- [Information provided]
━━━━━━━━━━━━━━━━
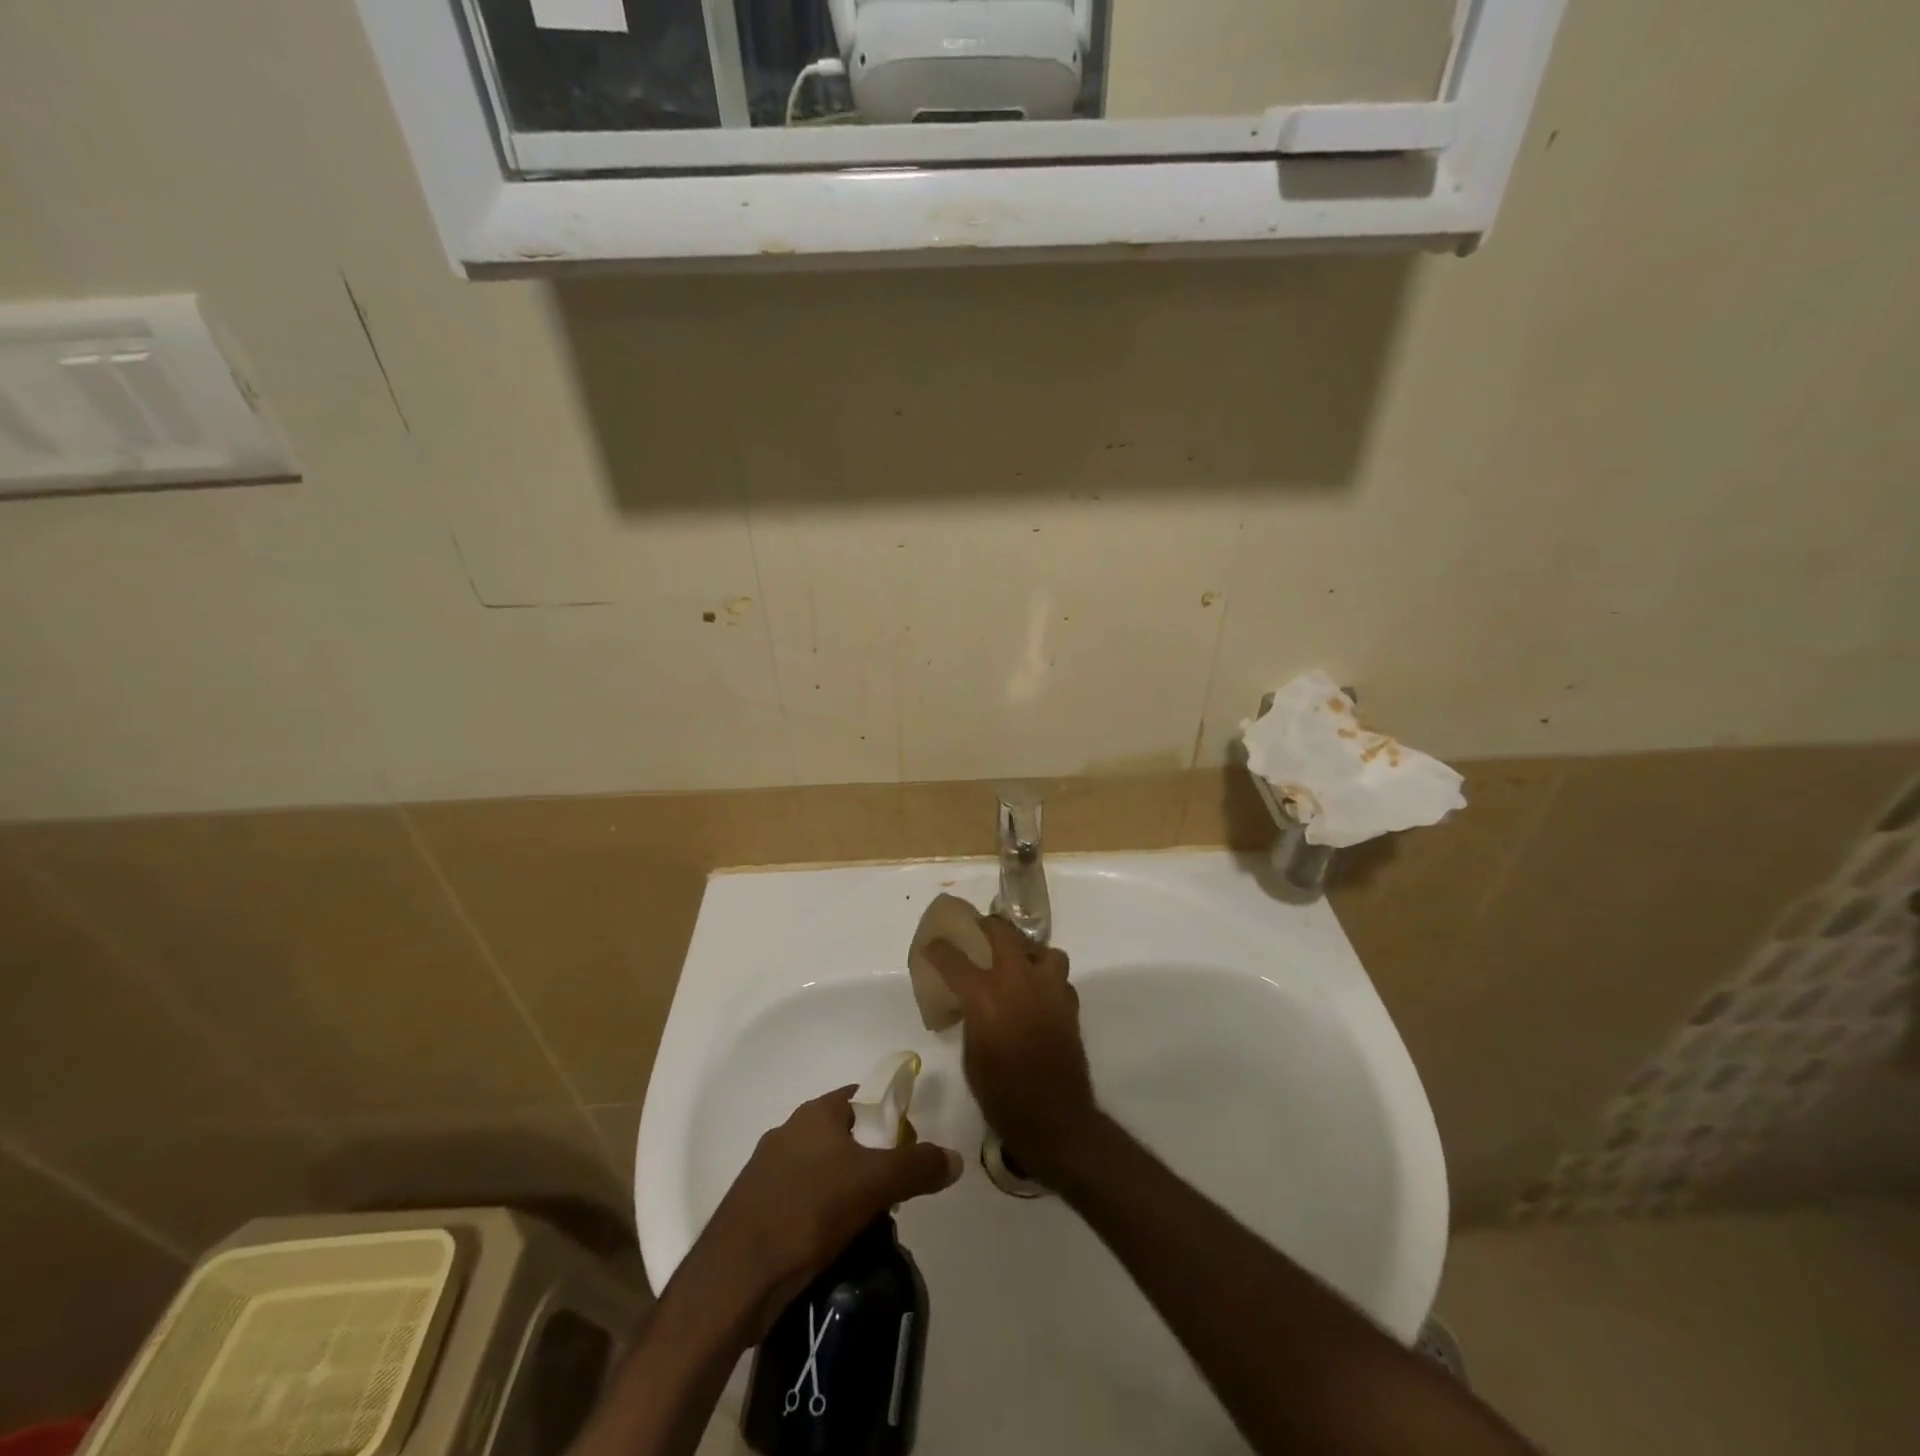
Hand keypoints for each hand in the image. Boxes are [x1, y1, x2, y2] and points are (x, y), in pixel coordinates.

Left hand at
━━━━━━━━━━━━━━━━
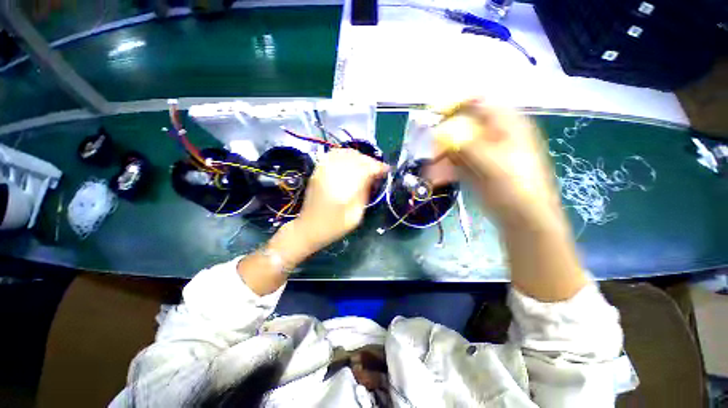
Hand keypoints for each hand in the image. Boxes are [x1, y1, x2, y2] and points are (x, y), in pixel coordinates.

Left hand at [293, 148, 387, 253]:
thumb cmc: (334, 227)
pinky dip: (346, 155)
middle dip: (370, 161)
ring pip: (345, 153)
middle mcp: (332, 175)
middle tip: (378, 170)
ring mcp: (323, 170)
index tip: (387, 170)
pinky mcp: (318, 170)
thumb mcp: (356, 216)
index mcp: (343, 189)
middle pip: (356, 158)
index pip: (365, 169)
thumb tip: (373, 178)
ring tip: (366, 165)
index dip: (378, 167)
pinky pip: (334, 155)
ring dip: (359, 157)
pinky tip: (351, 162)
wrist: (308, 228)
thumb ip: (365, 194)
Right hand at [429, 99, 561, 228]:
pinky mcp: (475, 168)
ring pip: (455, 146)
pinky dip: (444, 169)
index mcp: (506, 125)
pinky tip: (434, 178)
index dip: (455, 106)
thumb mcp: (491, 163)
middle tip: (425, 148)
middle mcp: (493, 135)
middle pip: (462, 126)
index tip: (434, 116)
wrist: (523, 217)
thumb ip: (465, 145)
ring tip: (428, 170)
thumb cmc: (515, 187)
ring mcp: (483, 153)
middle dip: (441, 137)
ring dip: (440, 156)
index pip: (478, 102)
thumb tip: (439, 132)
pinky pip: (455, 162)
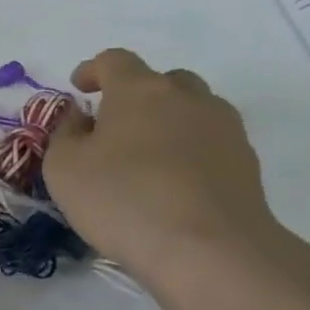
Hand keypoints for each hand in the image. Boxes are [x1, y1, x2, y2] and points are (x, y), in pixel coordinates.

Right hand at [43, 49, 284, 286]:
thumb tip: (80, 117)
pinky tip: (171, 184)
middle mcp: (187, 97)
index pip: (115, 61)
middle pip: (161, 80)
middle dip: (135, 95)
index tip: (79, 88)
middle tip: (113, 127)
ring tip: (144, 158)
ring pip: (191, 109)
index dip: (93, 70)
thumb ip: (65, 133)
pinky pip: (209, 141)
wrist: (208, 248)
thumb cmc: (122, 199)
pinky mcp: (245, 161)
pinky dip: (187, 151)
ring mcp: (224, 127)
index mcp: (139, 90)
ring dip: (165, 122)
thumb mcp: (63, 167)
━━━━━━━━━━━━━━━━
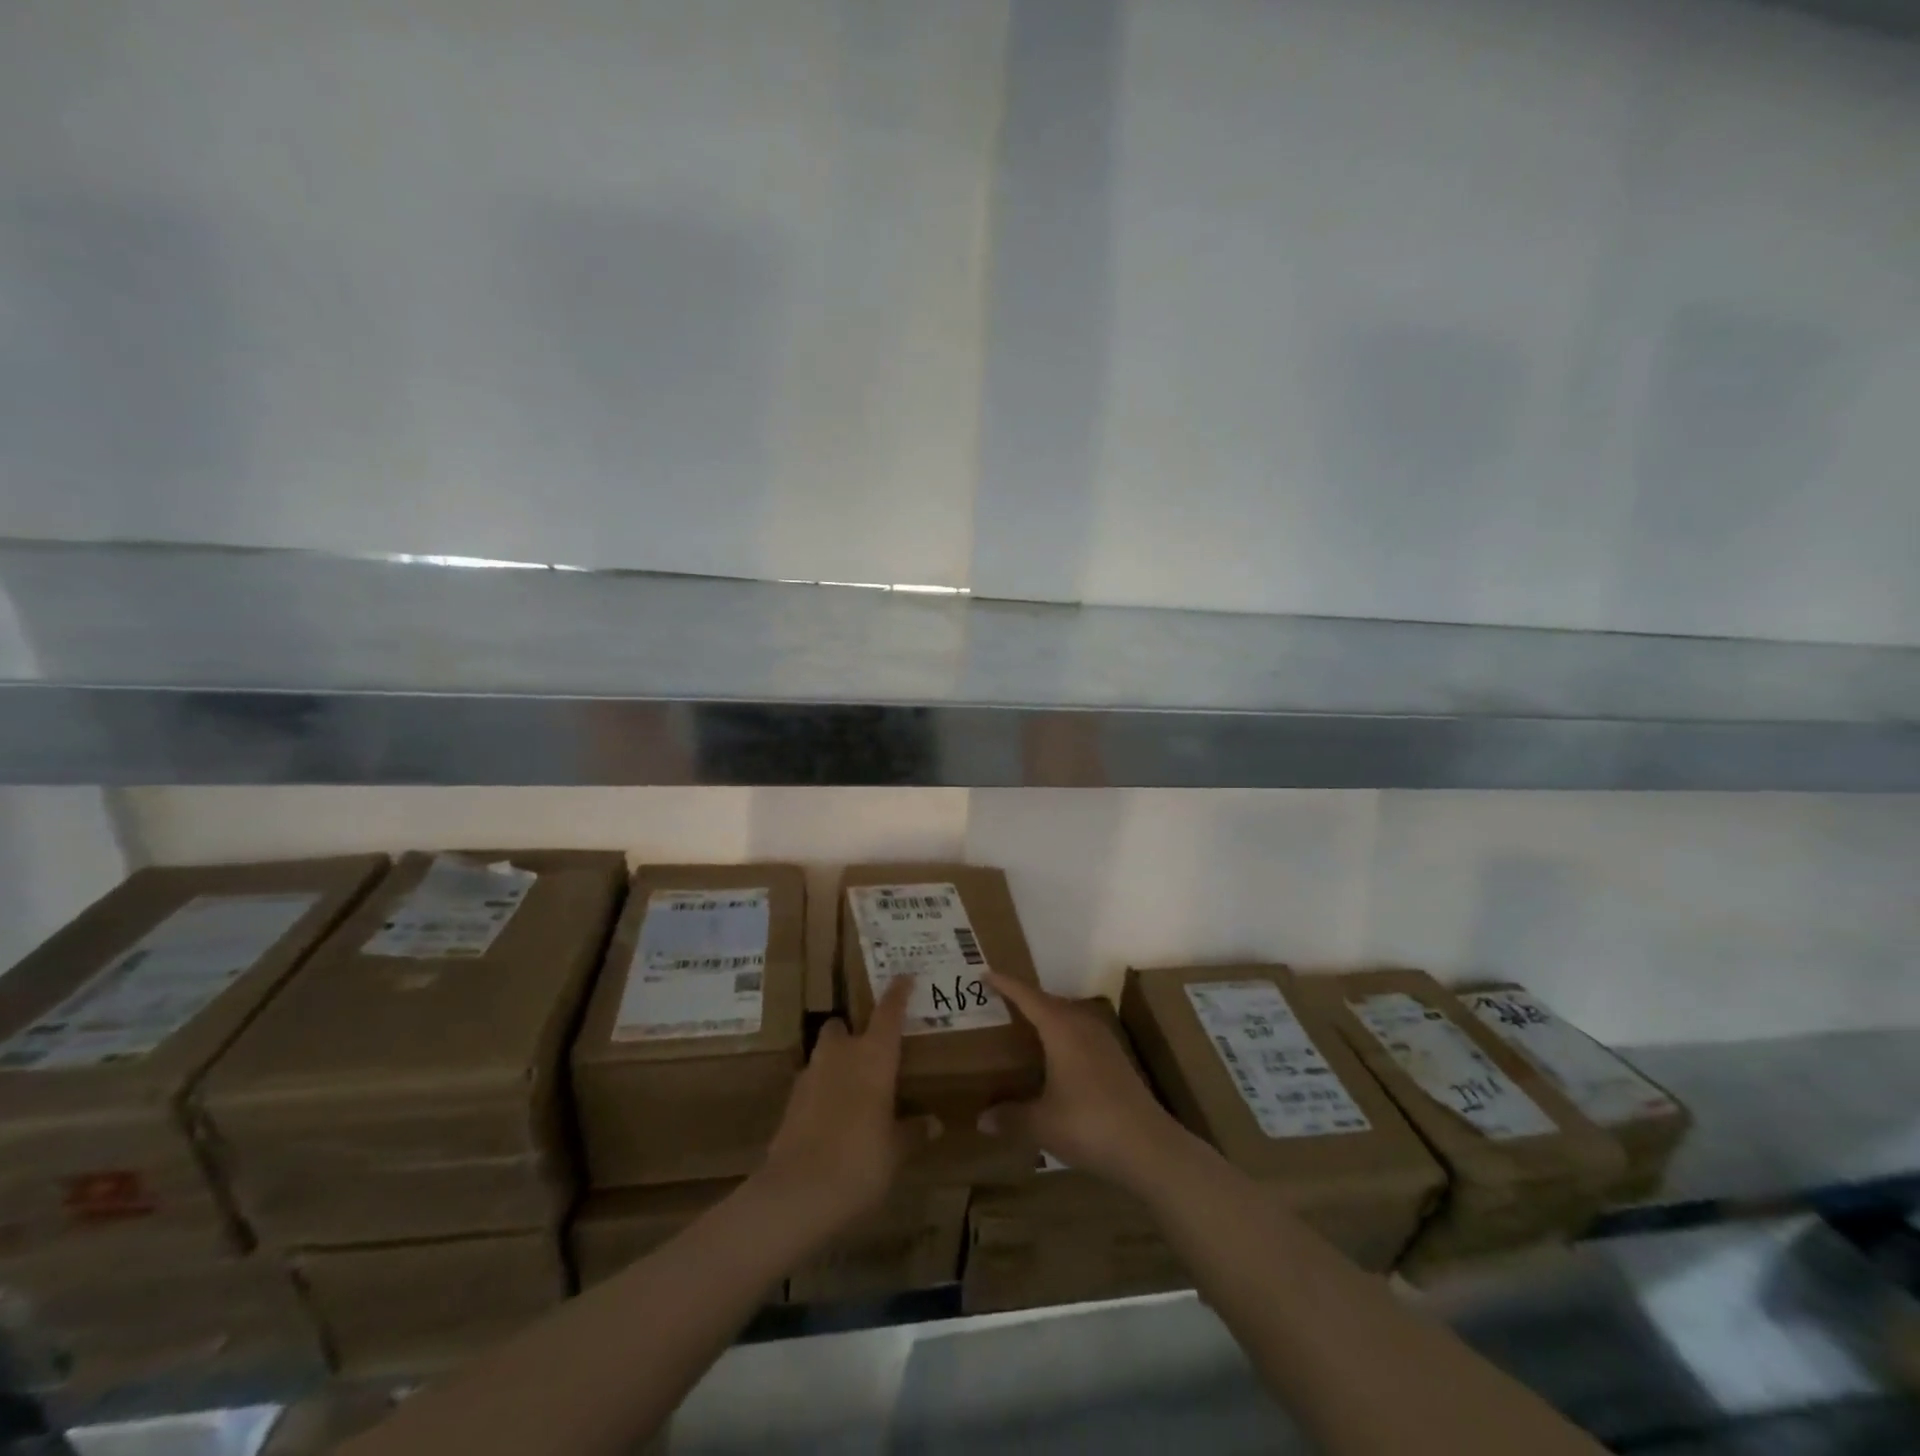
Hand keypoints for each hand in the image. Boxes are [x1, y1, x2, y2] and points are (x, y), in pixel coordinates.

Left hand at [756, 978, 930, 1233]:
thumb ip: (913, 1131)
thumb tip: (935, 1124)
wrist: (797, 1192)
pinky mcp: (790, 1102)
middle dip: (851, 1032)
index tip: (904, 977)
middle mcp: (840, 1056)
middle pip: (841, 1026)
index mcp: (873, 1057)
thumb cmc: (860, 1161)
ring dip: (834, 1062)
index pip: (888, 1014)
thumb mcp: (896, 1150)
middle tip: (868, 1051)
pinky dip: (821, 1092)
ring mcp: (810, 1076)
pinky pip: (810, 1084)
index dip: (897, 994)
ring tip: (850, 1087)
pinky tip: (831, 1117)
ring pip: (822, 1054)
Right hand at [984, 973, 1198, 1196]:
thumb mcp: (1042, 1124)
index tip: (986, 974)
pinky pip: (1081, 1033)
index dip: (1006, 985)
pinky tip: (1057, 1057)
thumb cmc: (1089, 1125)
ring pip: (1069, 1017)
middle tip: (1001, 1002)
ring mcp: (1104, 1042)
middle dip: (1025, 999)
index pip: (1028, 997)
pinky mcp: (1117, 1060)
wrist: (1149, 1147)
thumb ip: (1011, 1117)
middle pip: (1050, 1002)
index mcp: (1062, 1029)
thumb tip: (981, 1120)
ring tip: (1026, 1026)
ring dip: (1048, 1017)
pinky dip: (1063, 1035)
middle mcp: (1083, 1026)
━━━━━━━━━━━━━━━━
A word-for-word copy of the lines above from the one with "pinky tip: (171, 184)" through the one with "pinky pip: (209, 141)", inclusive, is the only output wanted.

- [Output of the exercise]
pinky tip: (171, 184)
middle mcp: (187, 97)
index pip: (115, 61)
middle pip: (161, 80)
middle dip: (135, 95)
index tip: (79, 88)
middle tip: (113, 127)
ring tip: (144, 158)
ring pip: (191, 109)
index dip: (93, 70)
thumb ip: (65, 133)
pinky pip: (209, 141)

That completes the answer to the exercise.